Plus de sept mois après le début de la pandémie de coronavirus, il est devenu de plus en plus évident que de nombreux patients atteints de maladies à la fois graves et bénignes ne se rétablissent pas complètement. Des semaines et des mois après l'exposition, ces "long-courriers" Covid-19, comme on les appelle, continuent à éprouver une gamme de symptômes, y compris l'épuisement, des étourdissements, un essoufflement et des troubles cognitifs. Les enfants sont généralement beaucoup moins exposés que les personnes âgées à des complications graves et à la mort du Covid-19, mais les effets à long terme de l'infection sur eux, le cas échéant, sont particulièrement peu clairs.

Bien que les médecins reconnaissent qu'un petit nombre d'enfants ont souffert d'un syndrome inflammatoire rare peu de temps après l'infection, il existe peu d'informations fiables sur le nombre de personnes atteintes de Covid-19 qui ont des plaintes prolongées comme Maggie. Cela pourrait changer à mesure que la proportion d'enfants infectés augmente.

Membres de l'équipe de football du Palmview High School la semaine dernière à Palmview, Texas.Crédit ... Verónica G. Cárdenas pour le New York TimesAu cours de l'été, la pandémie de coronavirus a ravagé la vallée du Rio Grande, à la pointe sud du Texas, le long de la frontière avec le Mexique. En juillet, des ambulances se sont alignées dans un sombre défilé, attendant de déposer les patients aux urgences.
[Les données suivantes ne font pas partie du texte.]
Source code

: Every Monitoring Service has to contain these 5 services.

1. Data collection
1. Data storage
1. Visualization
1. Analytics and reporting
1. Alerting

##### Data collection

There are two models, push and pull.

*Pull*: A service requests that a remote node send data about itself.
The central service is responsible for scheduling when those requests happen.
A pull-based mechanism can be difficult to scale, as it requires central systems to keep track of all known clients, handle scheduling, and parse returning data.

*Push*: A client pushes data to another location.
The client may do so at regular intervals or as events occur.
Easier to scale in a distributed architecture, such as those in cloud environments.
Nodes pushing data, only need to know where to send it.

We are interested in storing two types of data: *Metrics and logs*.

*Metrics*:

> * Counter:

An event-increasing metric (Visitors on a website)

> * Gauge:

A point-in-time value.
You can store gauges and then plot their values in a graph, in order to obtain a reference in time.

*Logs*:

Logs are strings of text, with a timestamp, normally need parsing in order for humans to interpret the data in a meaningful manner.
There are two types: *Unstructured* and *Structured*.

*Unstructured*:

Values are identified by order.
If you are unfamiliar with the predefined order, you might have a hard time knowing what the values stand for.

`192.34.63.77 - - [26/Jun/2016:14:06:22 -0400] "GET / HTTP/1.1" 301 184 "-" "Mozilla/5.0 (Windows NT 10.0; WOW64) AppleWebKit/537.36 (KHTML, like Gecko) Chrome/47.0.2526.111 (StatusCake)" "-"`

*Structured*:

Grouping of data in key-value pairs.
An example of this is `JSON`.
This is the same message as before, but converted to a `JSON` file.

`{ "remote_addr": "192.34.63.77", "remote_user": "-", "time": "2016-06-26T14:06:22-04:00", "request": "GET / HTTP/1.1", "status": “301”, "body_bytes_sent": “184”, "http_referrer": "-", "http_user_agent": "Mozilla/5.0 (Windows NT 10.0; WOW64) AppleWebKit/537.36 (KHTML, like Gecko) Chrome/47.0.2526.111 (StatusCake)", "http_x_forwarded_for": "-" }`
Certaines maisons funéraires ont commandé des camions frigorifiques pour stocker les corps.

Mercredi, plus de 63200 cas de coronavirus avaient été signalés et plus de 3200 personnes étaient décédées dans les quatre comtés qui constituent la vallée - plus de décès que dans aucun des centres urbains de Dallas, Houston et San Antonio.

La population à prédominance latino de la vallée est parmi les plus pauvres du Texas et parmi les plus sensibles aux pires effets du virus.

Pendant une telle crise, organiser une saison de football peut sembler sans importance. Mais le jeu est peut-être plus urgent et galvanisant au Texas que partout ailleurs. Alors que les villes situées le long ou à proximité du Rio Grande ont éteint leurs lumières du vendredi soir ou les ont laissées vacillantes dans l'incertitude, il y a eu un sentiment de perte culturelle.

Fin août, le district scolaire qui comprend Palmview High, La Joya High et Juarez-Lincoln High a décidé d'annuler les sports d'automne. Mais certains parents et athlètes ont protesté et, fin septembre, les responsables ont reconsidéré leur décision. En fin de compte, cependant, seul Palmview a décidé de se lancer dans le football - et seulement avec de sévères limitations et précautions.

Jeré Longman a parlé de la décision aux joueurs, à leurs familles et aux entraîneurs.

"Nous devons être très prudents", a déclaré Ernesto Lerma, entraîneur adjoint de Palmview qui, à 78 ans, serait particulièrement vulnérable au virus. "C'est une maladie mortelle."